Baiada, Australia’s largest poultry supplier came under the spotlight in the programme with allegations that it has deliberately engaged labour contractors in order to avoid direct responsibility for the exploitation. Baiada has previously been caught out by the Fairwork Ombudsman for underpaying workers, according to the programme.
The report says that workers are forced to work a relentless pace, criticized and abused endlessly, not allowed to drink water or even go to the toilet for hours on end. They live in cramped quarters and are paid well below the minimum wage with the contractors skimming off on their wages. There are claims that underpayment is estimated in some cases at about AU$30,000 per individual per year.
“All of the major suppliers are using dodgy labour hire contracting arrangements that fundamentally exploit the workers who pick and pack the vegetables,” alleged George Robertson of the National Union of Workers, Victoria.
Industry insiders and federal politicians are calling for urgent reforms to Australia's fresh food supply chain before it is too late. There are calls at a federal level for the supermarkets to stop shirking responsibility by passing accountability back to the suppliers and farmers. There have been calls to introduce a low-skill work visa in order allow for more transparency and monitoring by the authorities.
"We will be known as a country that exploits vulnerable people who are looking for a better chance at life," warned Labour law academic Dr Joanna Howe, a senior lecturer with the University of Adelaide Law who called for urgent reform.
"We would never accept this if it were Australian workers being treated in this way, but because it's 417 visa holders and we don't know them, there's a lid on it, we accept that it's OK" said Dr Howe.
Assistant Minister for Immigration, Senator Michaelia Cash issued a media statement indicating that the majority of employers are doing the right thing and the Four Corners programme’s allegations while concerning are exceptions.
“Both the Department of Immigration and Border Protection and the FWO are active in ongoing compliance campaigns to ensure that 417 visa holders are being paid in accordance with Australian pay and conditions” said Senator Cash.
The highly successful US model is to be tough at the border but to allow open slather to employers once the illegal immigrants are in the country.
Undocumented migrants are not "free-labour" in that they do not have civil or industrial rights, live in fear of deportation, and are readily and enthusiastically exploited by American industry. Illegal migration to the US holds up whole swathes of the American economy.

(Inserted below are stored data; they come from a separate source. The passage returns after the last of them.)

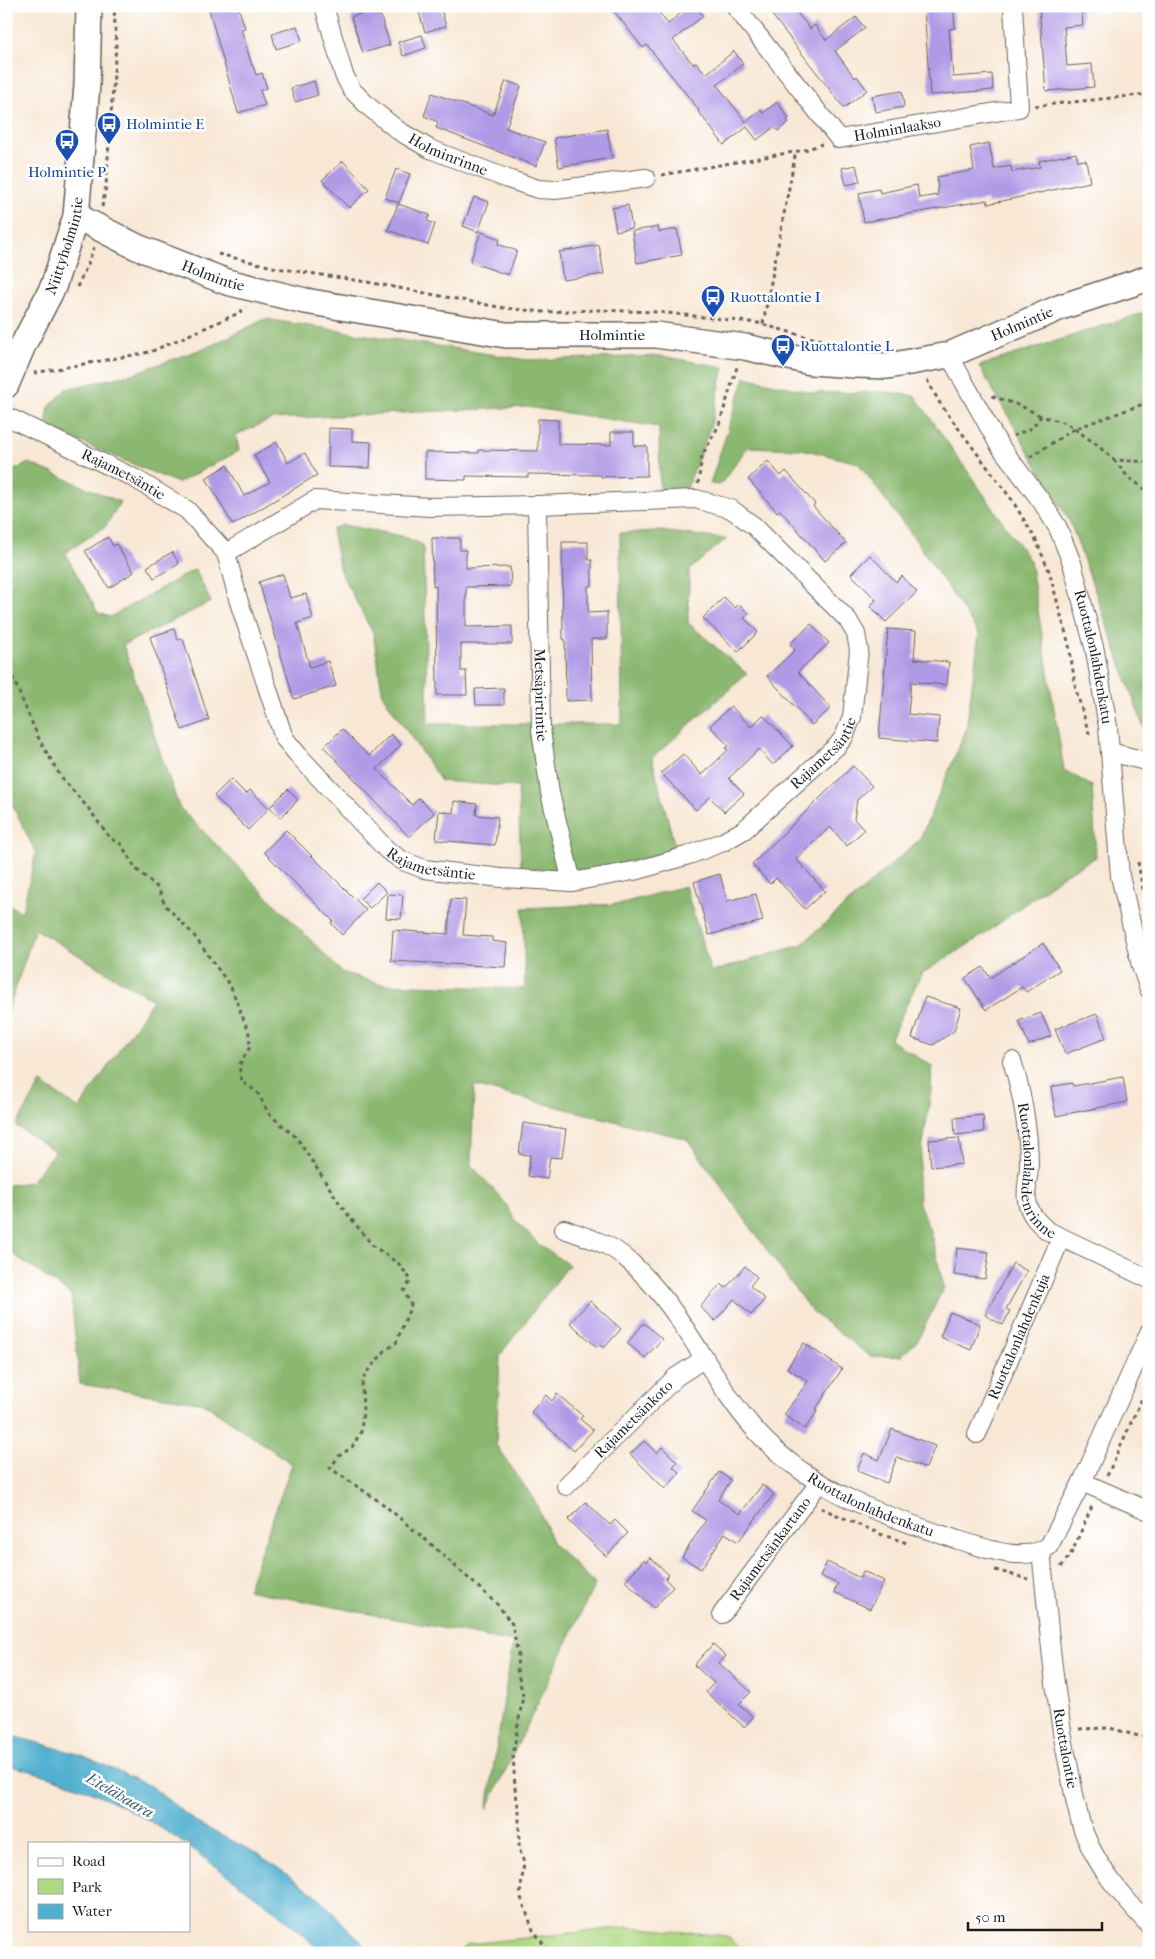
<svg xmlns="http://www.w3.org/2000/svg" width="1155" height="1959" viewBox="0 0 1155 1959" font-family="'IM FELL French Canon',serif">
<rect width="100%" height="100%" fill="#fff"/>
<filter id="ink" filterUnits="userSpaceOnUse"><feTurbulence type="fractalNoise" baseFrequency=".02" numOctaves="2"/><feDisplacementMap in="SourceGraphic" scale="10" xChannelSelector="R" yChannelSelector="G"/><feConvolveMatrix kernelMatrix="1 2 1 2 8 2 1 2 1" color-interpolation-filters="sRGB"/></filter>
<filter id="wash" filterUnits="userSpaceOnUse"><feTurbulence type="fractalNoise" baseFrequency=".0096" numOctaves="4" result="noise"/><feDisplacementMap in="SourceGraphic" scale="20" xChannelSelector="R" yChannelSelector="G"/><feGaussianBlur stdDeviation="1.12" result="paint"/><feColorMatrix in="noise" values="0 0 0 0 0 0 0 0 0 0 0 0 0 0 0 0 0 1.4 0 .05"/><feComposite in="paint" operator="in"/></filter>
<g filter="url(#wash)">
<rect width="100%" height="100%" fill="#f8e7d4"/>
<path fill="#afd883" stroke="#667a50" d="M629 1927 727 1936 744 1953H458L469 1944Z"/>
<path fill="#8bb871" stroke="#546a46" d="M1149 311V738L1147 737 1071 524 979 366Z
M265 319 527 360 661 356 724 367 711 425 682 501H660L659 427 527 407 273 419 236 435 239 451 178 483 76 440 46 426 49 407 66 389 132 374 210 346Z
M745 377 814 393 887 392 915 396 1030 561 1064 770 1092 786 1096 857 1062 876 985 934 921 974 890 1040 932 1066 931 1090 918 1178 919 1204 930 1231 944 1287 918 1340 902 1356 871 1357 811 1311 687 1139 474 1086 471 1165 503 1200 516 1221 539 1245 569 1265 500 1355 496 1445 535 1501 553 1544 595 1584 487 1809 513 1642 247 1590 292 1464 204 1403 80 1384 71 1295 6 1249V1188L9 1185 31 1182 55 1151 16 1126 41 1083 79 1109 153 1000 35 929 6 1017V904L22 912 36 853 10 800 6 798V481L10 472 29 463 120 502 106 526 65 553 98 613 110 617 195 569 211 602 123 645 179 807 342 972 380 984 525 989 523 908 619 904 685 886 711 972 801 945 920 839 966 730 979 634 915 539 858 463 802 449 748 447 720 485 710 484Z
M343 525 402 536 423 545 428 724H622L620 533 660 531 726 539 689 570 688 623 747 674 652 758 676 851 588 871 521 868 518 787 441 781 383 696 373 633 340 571 332 529Z"/>
<path fill="#51b0cf" stroke="#366676" d="M6 1734 82 1755 152 1787 197 1823 258 1854 315 1894 372 1953H323L276 1911 189 1847V1843H183C130 1805 70 1779 6 1765Z"/>
<g id="blocks">
<path fill="#b09ae6" d="M208 6H238L245 28 241 29 252 66H253L256 75 262 73 267 88 260 90 265 105 238 113Z
M417 6H440L446 26 425 32Z
M610 6H654L668 24 689 6H696L703 16 673 40 693 64 696 62 706 74 734 51 743 64 717 85 746 122 761 110 763 113 777 102 789 118 787 120 789 122 778 131 774 127 757 140 747 127 724 145 698 111 699 110 647 45 643 48Z
M765 6H792L810 29 815 25 826 40 856 17 865 28 835 51 855 78 857 76 867 90 844 108Z
M924 6H953L955 28 949 29 953 77 992 74 993 90 930 95Z
M1039 6H1081L1083 25 1064 27 1067 66 1092 64 1094 87 1046 91Z
M375 9 377 15 380 14 390 45 363 53 351 17Z
M297 26 302 41 276 49 272 34Z
M422 35 426 48 403 56 398 42Z
M314 81 318 95 295 102 291 88Z
M506 81 521 86 506 128 545 142 536 166 436 128 438 122 424 116 432 93 493 115Z
M902 91 904 107 875 112 872 96Z
M607 129 612 158 559 167 554 138Z
M989 143 994 169 1011 166 1012 172 1040 167 1039 161 1076 153 1078 161 1086 160 1090 182 988 204 987 200 864 222 859 193 879 189 880 193 917 185 919 198 938 195 937 177 974 170 970 147Z
M343 161 369 189 349 208 322 180Z
M856 165 860 182 846 185 842 168Z
M396 169 410 174 399 203 385 198Z
M474 197 489 202 478 232 463 226Z
M398 204 430 215 427 221 435 224 428 245 388 230Z
M628 205 632 228 616 231 612 208Z
M658 227 659 232 677 229 682 255 637 263 632 231Z
M481 232 500 239 498 244 517 251 508 275 470 262Z
M599 245 604 274 563 280 559 252Z
M538 419 558 420V444L611 445V432H634V446H647V476L601 477V475L528 474V477L466 476V480L425 479V452L479 453V450L538 451Z
M329 428 352 429V441L371 442 370 468 328 467Z
M277 442 288 463 305 453 317 475 233 525 206 478 227 465 244 496 270 482 254 455Z
M768 461 781 476 786 471 815 504 813 506 846 543 825 561 780 510 777 512 748 479Z
M108 537 113 546 116 544 134 572 109 588 85 551Z
M432 538H460V550H466V568L510 567 511 586 466 587V627L512 626V644H461V671H466L467 695H437L436 586H433Z
M562 542H588V560H592V586H588V613L607 612V639H591L592 700 566 701 565 639H563Z
M172 552 179 564 154 578 147 567Z
M870 555 896 582 902 576 917 592 886 622 870 606 876 600 851 574Z
M283 574 290 598 306 594 313 618 297 623 310 667 328 661 336 686 294 699 259 582Z
M724 597 735 608 739 604 749 614 744 618 758 632 738 652 703 618Z
M811 624 829 643 798 672 831 708 812 725 767 676 795 650 790 644Z
M174 629 178 640 183 639 209 720 182 730 150 637Z
M888 629 916 631 914 659 949 662 947 685 911 682 908 714 939 717 937 743 879 738Z
M504 688V705H476L475 689Z
M731 706 751 727 763 715 793 746 773 765 759 749 729 778 744 794 724 812 710 797 696 810 661 773 683 754 702 775 728 750 726 748 729 746 710 726Z
M342 729 369 756 391 734 401 745 377 769 412 805 419 798 434 813 409 837 324 747Z
M853 766 872 786 857 800 854 819 864 830 847 846 830 827 796 859 825 891 805 909 776 878 770 884 752 864Z
M231 779 246 794 250 790 269 808 248 830 214 796Z
M288 789 298 800 280 818 270 807Z
M454 801 477 804 476 815 498 817 495 845 436 840 439 811 453 813Z
M286 830 366 910 342 935 331 923 333 921 264 852Z
M720 874 727 901 756 894 763 921 709 935 694 882Z
M377 882 387 892 370 908 360 899Z
M388 894 403 895 401 919 386 918Z
M451 899 466 900 463 935 492 937V941L507 943 505 967 391 961 393 930 448 934Z
M1043 943 1060 970 1026 992 1022 987 986 1010 965 978 983 967 990 978Z
M925 997 961 1008 954 1031 933 1045 912 1038Z
M1041 1013 1051 1036 1029 1045 1019 1021Z
M1097 1014 1106 1038 1065 1054 1055 1029Z
M1123 1077 1127 1102 1056 1116 1051 1087 1072 1083 1073 1086Z
M983 1115 984 1132 955 1135 954 1118Z
M523 1123 566 1129 562 1158 550 1157 547 1179 528 1176 530 1155 519 1154Z
M959 1138 962 1164 931 1167 929 1140Z
M957 1248 989 1252 985 1279 954 1275Z
M1013 1263 1027 1271 1006 1309 1010 1311 1003 1325 985 1315Z
M745 1266 757 1277 750 1286 765 1299 751 1315 734 1299 715 1321 700 1307 721 1284 726 1288Z
M590 1301 621 1329 604 1348 599 1345 597 1347 570 1323Z
M950 1312 980 1324 971 1350 940 1337Z
M644 1323 662 1339 645 1358 627 1343Z
M804 1343 842 1369 816 1409 818 1410 805 1429 784 1415 808 1381 787 1368Z
M557 1394 583 1416 580 1419 593 1430 574 1451 531 1412 546 1395 552 1401Z
M892 1429 935 1446 926 1468 897 1457 887 1483 857 1471 864 1453 879 1460Z
M644 1441 657 1453 662 1447 677 1462 673 1467 680 1473 665 1489 630 1454Z
M719 1472 731 1480 718 1500 740 1514 762 1485 774 1494 738 1542 725 1533 701 1569 682 1557 706 1520 692 1511Z
M586 1502 610 1525 615 1520 628 1533 606 1556 568 1520Z
M650 1557 669 1575 665 1579 673 1587 654 1608 625 1581 644 1560 646 1562Z
M827 1562 860 1578 863 1571 884 1581 870 1609 834 1592 838 1584 820 1576Z
M713 1644 726 1656 719 1663 751 1692 739 1704 753 1717 744 1727 706 1692 714 1683 694 1665Z"/>
</g>
</g>
<g filter="url(#ink)">
<use href="#blocks" fill-opacity="0" stroke="#69635c" stroke-width="1"/>
<g fill="none" stroke-linecap="round" stroke-linejoin="round">
<defs>
<g id="street">
<path id="s1" d="M324 6 344 75 352 90 369 107 399 131 430 149 508 179 538 189 555 190 646 178"/>
<path id="s2" d="M735 6 839 139 1019 108 1013 6"/>
<path id="s3" d="M949 355 999 445 1042 502 1058 528 1072 563 1095 651 1108 727 1120 876 1141 966 1149 989"/>
<path id="s4" d="M6 416 134 478 187 510 226 553 239 602 284 738 299 756 387 850 403 861 424 869 501 878 572 882 639 870 689 855 723 842 744 830 837 746 844 737 852 717 859 650 856 634 848 620 754 526 731 509 696 499 537 505 430 507 315 500 226 553"/>
<path id="s5" d="M537 505 541 730 550 793 572 882"/>
<path d="M1110 752 1149 762"/>
<path id="s6" d="M1012 1061C1022 1092 1029 1132 1029 1165 1029 1176 1025 1189 1027 1200 1029 1214 1038 1223 1048 1231L1149 1279"/>
<path id="s7" d="M564 1229C578 1234 593 1239 606 1245 623 1253 637 1268 649 1281 691 1327 715 1386 757 1432 811 1491 884 1516 958 1540 985 1548 1023 1564 1049 1546L1082 1482 1149 1333"/>
<path id="s8" d="M977 1434 1061 1238"/>
<path d="M1082 1482 1149 1511"/>
<path id="s9" d="M566 1486 676 1377 705 1358"/>
<path id="s10" d="M1041 1551C1049 1625 1054 1700 1070 1773 1074 1794 1077 1816 1085 1835 1099 1870 1124 1898 1149 1925"/>
<path id="s11" d="M722 1614 819 1483"/>
</g>
<g id="secondary">
<path id="s12" d="M76 216 137 247 227 282 305 301 506 335H656L745 347 811 362 855 365 888 366 949 355 1061 307 1149 278"/>
<path id="s13" d="M6 385 23 345 53 287 76 216 87 85 89 6"/>
</g>
</defs>
<use href="#street" stroke="#69635c" stroke-width="20"/>
<use href="#secondary" stroke="#69635c" stroke-width="28"/>
<path stroke="#69635c" stroke-width="3" stroke-dasharray="4 4" stroke-linecap="butt" d="M1148 6 1149 12
M1035 106 1149 94
M662 175 805 150 822 144
M102 207 106 186 116 45 114 6
M218 254 277 268 367 282 504 308 544 312 597 310 658 312 758 323 807 337 824 340
M77 287 88 264 94 247
M763 324 796 151
M34 373 150 352 239 313 246 307
M927 380 941 405 1012 500 1035 538 1049 571 1069 645 1076 690 1090 737
M992 396 1021 406 1041 416
M1013 436 1032 428 1041 416 1066 423 1096 444 1114 460 1149 462
M1030 457 1074 429 1149 402
M1114 460 1128 477 1149 492
M698 484 702 456 719 425 737 367
M6 646 9 669 39 739 61 777 89 809 110 838 121 844 136 869 158 888 165 905 193 934 231 987 249 1033 250 1047 239 1066 242 1082 257 1092 269 1114 297 1138 342 1207 372 1245 399 1264 411 1280 404 1291 411 1305 396 1343 385 1351 365 1374 362 1385 363 1413 361 1432 352 1447 339 1456 330 1468 383 1504 433 1546 497 1604 512 1624 518 1654 517 1669 523 1696 513 1754 515 1788 519 1811V1848L524 1863 520 1895 533 1930 550 1953
M1138 862 1143 890
M1107 1476 1149 1383
M821 1508 880 1534 910 1544
M1061 1567 1072 1552 1093 1504
M995 1570 1028 1579
M1079 1729 1110 1728 1149 1739"/>
<use href="#street" stroke="#fff" stroke-width="18"/>
<use href="#secondary" stroke="#fff" stroke-width="25"/>
</g>
</g>
<defs>
<symbol id="bus-pin" viewBox="-11 -11 22 30"><path d="M0 17L-7.5 6A9.5 9.5 0 1 1 7.5 6Z" fill="#1a4fb4" stroke="#fff"/><path d="M-5-6H5V4H4V6H2V4H-2V6H-4V4H-5ZM-3.5-4V0h7V-4ZM-3.5 1.2v1.5H-2V1.2ZM2 1.2v1.5H3.5V1.2Z" fill="#fff"/></symbol>
</defs>
<g fill-rule="evenodd">
<use href="#bus-pin" x="95" y="110" width="28" height="38"/>
<use href="#bus-pin" x="53" y="127" width="28" height="38"/>
<use href="#bus-pin" x="699" y="283" width="28" height="38"/>
<use href="#bus-pin" x="769" y="332" width="28" height="38"/>
</g>
<g text-anchor="middle" dominant-baseline="central" stroke-width="5" stroke-linejoin="round" paint-order="stroke">
<g font-size="15" fill="#164399" stroke="#fff" text-anchor="start">
<text x="126" y="124">Holmintie E</text>
<text x="67" y="172" text-anchor="middle">Holmintie P</text>
<text x="730" y="297">Ruottalontie I</text>
<text x="800" y="346">Ruottalontie L</text>
</g>
<g font-size="15" fill="#1c1c1c" stroke="#fff">
<text stroke="none"><textPath href="#s2" startOffset="228">Holminlaakso</textPath></text>
<text stroke="none"><textPath href="#s1" startOffset="206">Holminrinne</textPath></text>
<text stroke="none"><textPath href="#s13" startOffset="152">Niittyholmintie</textPath></text>
<text stroke="none"><textPath href="#s12" startOffset="150">Holmintie</textPath></text>
<text stroke="none"><textPath href="#s12" startOffset="975">Holmintie</textPath></text>
<text stroke="none"><textPath href="#s12" startOffset="555">Holmintie</textPath></text>
<text stroke="none"><textPath href="#s4" startOffset="131">Rajametsäntie</textPath></text>
<text stroke="none"><textPath href="#s3" startOffset="339">Ruottalonlahdenkatu</textPath></text>
<text stroke="none"><textPath href="#s5" startOffset="190">Metsäpirtintie</textPath></text>
<text stroke="none"><textPath href="#s4" startOffset="1091">Rajametsäntie</textPath></text>
<text stroke="none"><textPath href="#s4" startOffset="656">Rajametsäntie</textPath></text>
<text stroke="none"><textPath href="#s6" startOffset="115">Ruottalonlahdenrinne</textPath></text>
<text stroke="none"><textPath href="#s8" startOffset="106">Ruottalonlahdenkuja</textPath></text>
<text stroke="none"><textPath href="#s9" startOffset="95">Rajametsänkoto</textPath></text>
<text stroke="none"><textPath href="#s7" startOffset="424">Ruottalonlahdenkatu</textPath></text>
<text stroke="none"><textPath href="#s11" startOffset="81">Rajametsänkartano</textPath></text>
<text stroke="none"><textPath href="#s10" startOffset="199">Ruottalontie</textPath></text>
</g>
<g font-size="16" font-style="italic" fill="#345f6d" stroke="#fff">
<text transform="translate(120 1795) rotate(30)">Etelähaara</text>
</g>
</g>
<rect width="1155" height="1959" fill="none" stroke="#fff" stroke-width="25"/>
<rect x="28" y="1842" width="162" height="90" fill="#ffffff" stroke="#a4a4a4"/>
<rect x="38" y="1858" width="25" height="8" fill="#ffffff" stroke="#a4a4a4"/>
<text x="72" y="1866" font-size="15" fill="#1c1c1c">Road</text>
<rect x="38" y="1879" width="25" height="15" fill="#afd883" stroke="#a4a4a4"/>
<text x="72" y="1892" font-size="15" fill="#1c1c1c">Park</text>
<rect x="38" y="1904" width="25" height="15" fill="#51b0cf" stroke="#a4a4a4"/>
<text x="72" y="1916" font-size="15" fill="#1c1c1c">Water</text>
<path d="M968 1922v8h134v-8" fill="none" stroke="#1c1c1c" stroke-width="2.5"/>
<text x="975" y="1922" font-size="15" fill="#1c1c1c" stroke="#ffffff" stroke-width="4" paint-order="stroke">50 m</text>
</svg>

But curiously the undocumented children of undocumented immigrants are given access to free public education and benefits up to year 12.
The overall policy gives something to the vigilante style anti-immigrant groups and the law and order crowd while keeping open the pipeline of exploitable non-free labour to American employers.
Marvellous strategy and highly successful, although to be fair the minimum hourly wage in the US is roughly the same as the daily minimum wage in Mexico, and the land border between the two countries is very long.
Of course Senator Cash cannot see the exploitation in Australia because she does not want to. The CFMEU has been criticised by her colleagues and to an extent our industry for years for having the temerity to talk about the issue.
The migration strategy of the Liberal Party is not too different from the Republicans in the USA, except in the Australian case being tough at the border means spending billions of dollars on monstering asylum seekers while they flood the country with exploitable labour.
My view is that in most cases 457 workers do not have exceptional skills and do not create employment but take jobs from and suppress wages for Australians. The other temporary work visas have the same effect.
Let’s rejoice then that the Department is called Immigration and Border Protection so at least we know our frontier is safe while our wages and working conditions are forced down.
Do not be so quick to say I told you so.
Ask your wife/husband this .... would he or she be prepared to pay double or even triple the price for their groceries from, say, their local supermarket?
While claiming a high moral ground is good, look at how our neighbours dealt with the same matter. Would you be equally happy if our primary productions gone broke as not even our supermarket want to purchase from them because of the high costs of production.
Not a problem easy to solve, mate.
I would pay more for fair trade and ethically / cleanly produced food.
Industry seems to forget that the first freedom of business is to go broke. I have no special sympathy for a business or an industry sector that runs to government demanding labour concessions or bail outs or government guarantees or that NZ apples should be kept out or that this or that union be smashed. If you can't pay a living wage go broke as far as I am concerned. Either love the market or leave it (preferably without whinging) and stop running to government to drive the labour market downwards!
No-one will care if my small business goes broke, except as a migration agent, maybe the DIBP would be pleased!
I realise that I said this before and was told that I was naïve, but I think that the situation would be vastly improved if we used the California model and required all the legal cross border workers to belong to the state approved union. For our non-legal workers, a different solution would need to be found. But whether one is a legal worker or an "illegal" worker, no one should refused worker protection.